# Nationwide card - overseas transactions



## Gilroy (Oct 4, 2007)

There is an article in today's money pages which says that Nationwide will start charging for overseas transactions as from May 6th. Apparently Nationwide will be writing to customers shortly to advise of the change.

I am probably not alone in using Nationwide only for my overseas transactions and so will have to start looking at other options.

The article mentions credit cards available from the Post Office as well as a Platinum Visa card available from Saga. So a visit to the Post Office on Monday for me.

Gilroy


----------



## 115015 (Jul 31, 2008)

Maybe its just for "new customers only" now  They spent enough money in advertising condemning other banks for doing just that!


----------



## Gilroy (Oct 4, 2007)

*Nationwide Card - overseas transactions*

Don't think so Newto.

But you will agree with the quote from Which? " Nationwide had been a shining light to the credit card industry with its no fee policy on overseas purchases - its a shame they've now sold out and fallen into line with the rest of the market"

Gilroy


----------



## 115015 (Jul 31, 2008)

I was taking the mick its a catch phrase from their advert "new customers only" lol


----------



## Gilroy (Oct 4, 2007)

*Nationwide Cards Overseas Transactions*

A bit slow on the uptake there Newto.


----------



## jiwawa (Jun 22, 2007)

It looks as if the charges are only for use outside of Europe


----------



## 115015 (Jul 31, 2008)

Oh well thats not too bad outside of Europe, don't venture much further in MH


----------



## TR5 (Jun 6, 2007)

I suppose it was inevitable sooner or later. The P.O. and Saga will probably follow suit shortly.

At least it is only outside of Europe, and only 1% charge even then, not like most others who have a "set fee" plus a percentage charge, usually around 2.75%.

NW also give a good exchange rate, unlike many others I could mention, who charge an exchange fee, on top of the set fee and percentage charge - so it is still a good buy.

And no, I don't work for NW, just tell it as it is!


----------



## Vinnythehat (Dec 11, 2007)

Hi Gilroy, 
Just bear in mind that The Post Office is owned by The Bank of Ireland , which does not come under the £50k UK government protection rules but is back by the Irish government only up until the 28th Sept 2010 !! just incase you were thinking of putting ALL your pennies in there so you could spend spend spend in Europe.. :wink: 
Vinny


----------



## Waggy (Jan 15, 2006)

I understand that the Post Office product is a credit card so there will be hefty charges for cash withdrawals anyway. 

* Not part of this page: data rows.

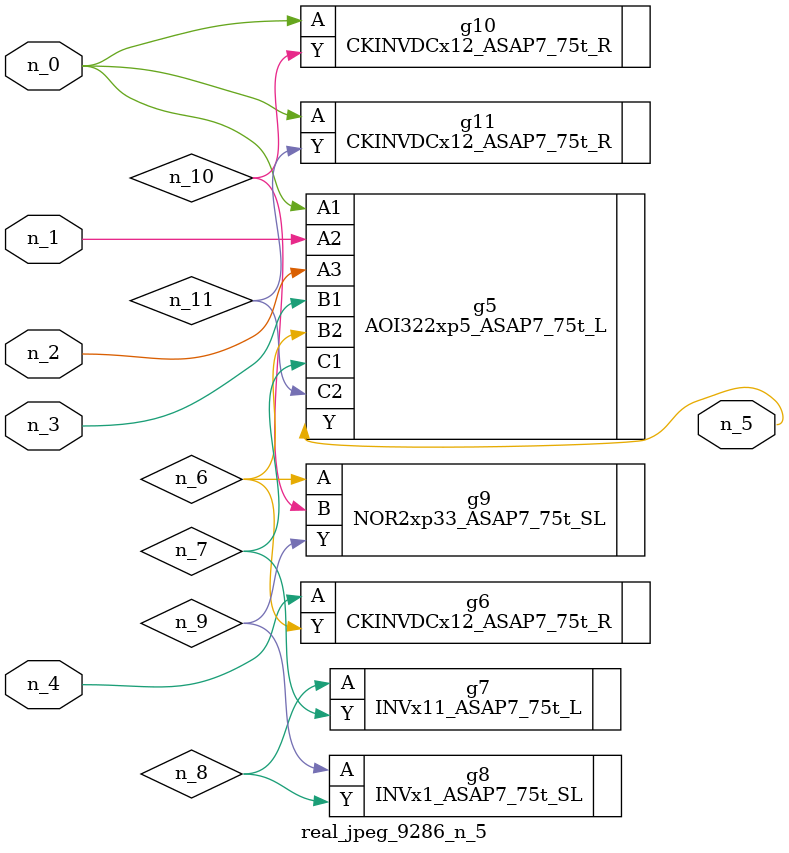
<source format=v>
module real_jpeg_9286_n_5 (n_4, n_0, n_1, n_2, n_3, n_5);

input n_4;
input n_0;
input n_1;
input n_2;
input n_3;

output n_5;

wire n_8;
wire n_11;
wire n_6;
wire n_7;
wire n_10;
wire n_9;

AOI322xp5_ASAP7_75t_L g5 ( 
.A1(n_0),
.A2(n_1),
.A3(n_2),
.B1(n_3),
.B2(n_6),
.C1(n_7),
.C2(n_11),
.Y(n_5)
);

CKINVDCx12_ASAP7_75t_R g10 ( 
.A(n_0),
.Y(n_10)
);

CKINVDCx12_ASAP7_75t_R g11 ( 
.A(n_0),
.Y(n_11)
);

CKINVDCx12_ASAP7_75t_R g6 ( 
.A(n_4),
.Y(n_6)
);

NOR2xp33_ASAP7_75t_SL g9 ( 
.A(n_6),
.B(n_10),
.Y(n_9)
);

INVx11_ASAP7_75t_L g7 ( 
.A(n_8),
.Y(n_7)
);

INVx1_ASAP7_75t_SL g8 ( 
.A(n_9),
.Y(n_8)
);


endmodule
</source>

It seems that the Visa network charge NW about 1% on each transaction so it was probably inevitable that the charge would be passed on 

I heard that you can get a Mastercard card from Nationwide which does not carry the charge ........yet. 

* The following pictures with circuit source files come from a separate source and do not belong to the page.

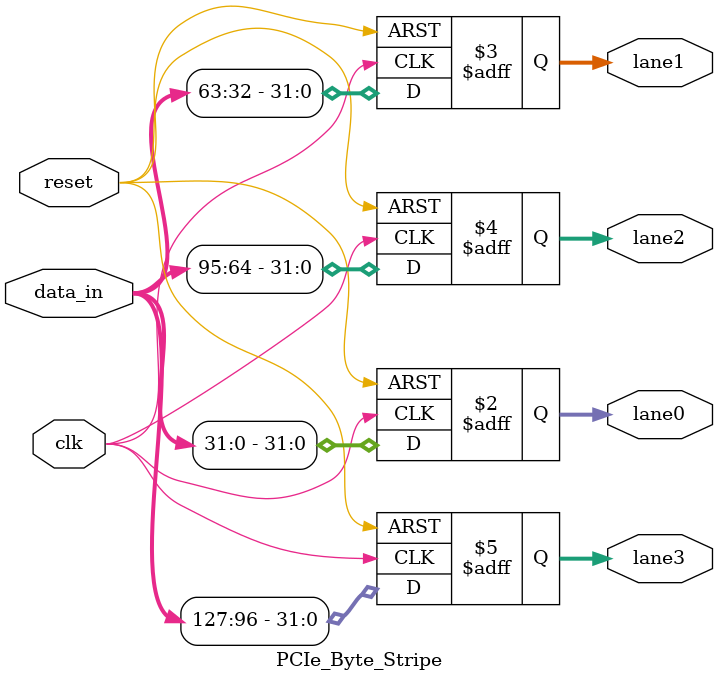
<source format=sv>
module PCIe_Byte_Stripe #(
    parameter DATA_WIDTH = 128,
    parameter LANE_WIDTH = 32
) (
    input  logic              clk,
    input  logic              reset,
    input  logic [DATA_WIDTH - 1:0] data_in,
    output logic [LANE_WIDTH - 1:0] lane0,
    output logic [LANE_WIDTH - 1:0] lane1,
    output logic [LANE_WIDTH - 1:0] lane2,
    output logic [LANE_WIDTH - 1:0] lane3
);
    always_ff @(posedge clk or posedge reset) begin
        if (reset) begin
            lane0 <= '0;
            lane1 <= '0;
            lane2 <= '0;
            lane3 <= '0;
        end else begin
            lane0 <= data_in[LANE_WIDTH - 1:0];
            lane1 <= data_in[2*LANE_WIDTH - 1:LANE_WIDTH];
            lane2 <= data_in[3*LANE_WIDTH - 1:2*LANE_WIDTH];
            lane3 <= data_in[DATA_WIDTH - 1:3*LANE_WIDTH];
        end
    end
endmodule

</source>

As mentioned, the charge only applies outside Europe anyway.


----------



## Penquin (Oct 15, 2007)

According to BBC News it is a 1% charge on all transactions *outside Europe* - but apparently that does not always include some of the "new countries" into the EEC.

They are supposed to be doing this because Visa are charging them and are therefore "dipping a toe in the water" to see the public reaction. That sounds like it may get more expensive or closer to home if they fancy it!

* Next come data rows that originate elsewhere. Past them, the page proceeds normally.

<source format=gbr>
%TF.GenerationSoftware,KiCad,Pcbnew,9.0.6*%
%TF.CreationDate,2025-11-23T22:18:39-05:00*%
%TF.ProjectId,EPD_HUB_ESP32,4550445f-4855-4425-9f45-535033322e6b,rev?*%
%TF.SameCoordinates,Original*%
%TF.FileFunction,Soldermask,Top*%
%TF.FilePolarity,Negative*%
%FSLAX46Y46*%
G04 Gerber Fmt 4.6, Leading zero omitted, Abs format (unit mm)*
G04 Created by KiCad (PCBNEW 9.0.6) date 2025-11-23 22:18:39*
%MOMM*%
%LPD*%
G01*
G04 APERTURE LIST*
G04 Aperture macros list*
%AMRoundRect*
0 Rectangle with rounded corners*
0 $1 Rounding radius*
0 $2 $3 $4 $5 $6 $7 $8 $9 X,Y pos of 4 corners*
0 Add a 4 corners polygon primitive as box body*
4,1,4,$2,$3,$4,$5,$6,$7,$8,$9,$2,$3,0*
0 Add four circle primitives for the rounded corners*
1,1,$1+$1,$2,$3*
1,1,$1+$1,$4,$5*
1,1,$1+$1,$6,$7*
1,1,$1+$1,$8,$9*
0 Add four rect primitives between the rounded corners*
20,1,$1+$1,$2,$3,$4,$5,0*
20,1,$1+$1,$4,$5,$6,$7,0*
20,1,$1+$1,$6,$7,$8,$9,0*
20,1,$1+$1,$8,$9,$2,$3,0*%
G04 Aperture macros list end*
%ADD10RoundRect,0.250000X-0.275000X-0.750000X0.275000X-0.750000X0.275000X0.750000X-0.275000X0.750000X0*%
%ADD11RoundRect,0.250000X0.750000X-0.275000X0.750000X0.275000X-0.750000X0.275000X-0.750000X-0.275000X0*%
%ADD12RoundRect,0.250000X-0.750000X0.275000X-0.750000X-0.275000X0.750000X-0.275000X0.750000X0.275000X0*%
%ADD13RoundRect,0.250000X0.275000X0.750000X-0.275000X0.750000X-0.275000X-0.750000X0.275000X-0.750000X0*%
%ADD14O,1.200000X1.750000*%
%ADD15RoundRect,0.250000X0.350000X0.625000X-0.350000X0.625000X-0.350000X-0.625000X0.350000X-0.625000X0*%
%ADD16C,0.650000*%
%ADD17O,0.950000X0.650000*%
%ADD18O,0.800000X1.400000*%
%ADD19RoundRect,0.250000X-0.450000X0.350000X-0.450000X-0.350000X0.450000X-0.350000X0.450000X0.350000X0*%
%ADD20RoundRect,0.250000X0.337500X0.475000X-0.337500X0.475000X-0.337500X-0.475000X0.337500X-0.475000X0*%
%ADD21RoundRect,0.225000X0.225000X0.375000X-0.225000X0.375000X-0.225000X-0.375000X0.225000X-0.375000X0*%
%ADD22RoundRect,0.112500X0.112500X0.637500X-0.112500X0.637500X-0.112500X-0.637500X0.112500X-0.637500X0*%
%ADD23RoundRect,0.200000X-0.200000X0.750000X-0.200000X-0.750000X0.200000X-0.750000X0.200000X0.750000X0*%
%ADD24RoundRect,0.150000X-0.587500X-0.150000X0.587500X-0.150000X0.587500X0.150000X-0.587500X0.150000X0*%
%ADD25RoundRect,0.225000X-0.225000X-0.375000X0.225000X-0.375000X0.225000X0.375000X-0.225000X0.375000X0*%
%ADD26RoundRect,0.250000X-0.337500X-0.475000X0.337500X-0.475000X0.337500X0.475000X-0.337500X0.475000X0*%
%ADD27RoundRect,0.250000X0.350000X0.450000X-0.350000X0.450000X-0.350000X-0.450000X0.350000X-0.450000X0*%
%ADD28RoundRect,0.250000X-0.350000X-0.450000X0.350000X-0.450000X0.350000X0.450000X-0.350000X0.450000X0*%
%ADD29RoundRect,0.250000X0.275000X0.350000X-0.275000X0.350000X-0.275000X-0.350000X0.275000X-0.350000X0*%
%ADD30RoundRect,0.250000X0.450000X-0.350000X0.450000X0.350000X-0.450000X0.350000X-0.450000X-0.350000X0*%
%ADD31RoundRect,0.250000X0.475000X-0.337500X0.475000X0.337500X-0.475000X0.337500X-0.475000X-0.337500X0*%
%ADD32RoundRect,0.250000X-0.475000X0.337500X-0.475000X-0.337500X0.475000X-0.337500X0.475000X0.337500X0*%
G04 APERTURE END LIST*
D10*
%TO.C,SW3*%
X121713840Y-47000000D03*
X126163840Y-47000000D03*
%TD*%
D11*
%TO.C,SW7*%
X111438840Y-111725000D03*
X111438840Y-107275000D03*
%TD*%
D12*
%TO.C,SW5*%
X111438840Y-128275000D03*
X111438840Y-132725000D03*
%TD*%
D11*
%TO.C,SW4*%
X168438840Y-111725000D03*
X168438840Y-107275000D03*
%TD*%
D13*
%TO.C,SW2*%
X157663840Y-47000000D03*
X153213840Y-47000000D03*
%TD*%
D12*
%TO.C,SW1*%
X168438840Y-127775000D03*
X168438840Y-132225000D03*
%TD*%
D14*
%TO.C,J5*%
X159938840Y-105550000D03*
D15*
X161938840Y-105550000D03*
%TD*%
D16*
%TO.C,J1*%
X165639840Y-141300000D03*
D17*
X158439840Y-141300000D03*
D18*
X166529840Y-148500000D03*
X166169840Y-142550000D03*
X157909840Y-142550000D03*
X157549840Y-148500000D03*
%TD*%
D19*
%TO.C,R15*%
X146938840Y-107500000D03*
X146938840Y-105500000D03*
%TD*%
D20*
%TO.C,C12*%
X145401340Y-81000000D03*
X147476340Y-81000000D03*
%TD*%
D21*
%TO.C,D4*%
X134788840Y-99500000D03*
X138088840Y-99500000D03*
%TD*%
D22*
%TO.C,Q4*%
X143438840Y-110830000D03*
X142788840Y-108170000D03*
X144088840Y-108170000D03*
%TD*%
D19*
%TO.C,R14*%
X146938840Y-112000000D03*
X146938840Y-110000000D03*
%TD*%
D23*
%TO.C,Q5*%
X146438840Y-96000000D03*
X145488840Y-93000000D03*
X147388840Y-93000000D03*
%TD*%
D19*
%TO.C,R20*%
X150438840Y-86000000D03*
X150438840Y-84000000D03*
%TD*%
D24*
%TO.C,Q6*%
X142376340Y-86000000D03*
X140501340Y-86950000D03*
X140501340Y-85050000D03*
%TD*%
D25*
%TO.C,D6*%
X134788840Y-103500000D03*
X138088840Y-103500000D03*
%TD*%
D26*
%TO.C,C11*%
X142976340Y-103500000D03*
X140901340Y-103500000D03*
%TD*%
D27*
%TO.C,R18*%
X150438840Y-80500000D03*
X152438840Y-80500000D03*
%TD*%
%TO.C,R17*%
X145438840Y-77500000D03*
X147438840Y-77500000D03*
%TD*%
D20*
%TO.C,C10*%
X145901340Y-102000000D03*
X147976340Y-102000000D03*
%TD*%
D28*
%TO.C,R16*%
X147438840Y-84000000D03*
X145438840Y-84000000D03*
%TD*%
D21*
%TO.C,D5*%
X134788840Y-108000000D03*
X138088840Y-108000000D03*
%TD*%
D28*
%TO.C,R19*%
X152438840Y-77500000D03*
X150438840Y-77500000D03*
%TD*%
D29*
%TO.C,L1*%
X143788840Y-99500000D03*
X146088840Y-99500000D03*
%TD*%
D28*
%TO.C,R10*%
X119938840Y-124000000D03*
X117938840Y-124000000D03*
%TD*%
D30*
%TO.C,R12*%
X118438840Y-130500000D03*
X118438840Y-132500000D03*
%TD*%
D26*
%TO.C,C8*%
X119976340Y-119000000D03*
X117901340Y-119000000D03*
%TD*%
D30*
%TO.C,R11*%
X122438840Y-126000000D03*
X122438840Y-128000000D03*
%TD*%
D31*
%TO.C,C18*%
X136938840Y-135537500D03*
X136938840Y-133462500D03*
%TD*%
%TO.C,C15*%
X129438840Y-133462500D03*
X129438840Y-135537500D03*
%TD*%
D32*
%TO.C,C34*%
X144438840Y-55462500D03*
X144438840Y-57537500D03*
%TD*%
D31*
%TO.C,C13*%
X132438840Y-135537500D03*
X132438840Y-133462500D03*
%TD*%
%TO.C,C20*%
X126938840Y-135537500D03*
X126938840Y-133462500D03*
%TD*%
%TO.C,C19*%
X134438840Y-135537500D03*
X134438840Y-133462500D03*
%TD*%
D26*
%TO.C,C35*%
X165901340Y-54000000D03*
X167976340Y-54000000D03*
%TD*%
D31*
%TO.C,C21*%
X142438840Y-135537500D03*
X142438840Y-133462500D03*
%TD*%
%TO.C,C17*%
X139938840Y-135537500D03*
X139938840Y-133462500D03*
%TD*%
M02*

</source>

BBC said only way of avoiding that sort of charge is to take cash (very safe!!!) or Travellers Cheques - but I thought there is a charge for Travellers Cheques (have only used them once or twice in areas where we were not sure plastic would work!)

Advice or comments for all would be welcome, the thought of taking enough real money for a few week stay would horrify me and I would think very seriously about safety issues.


----------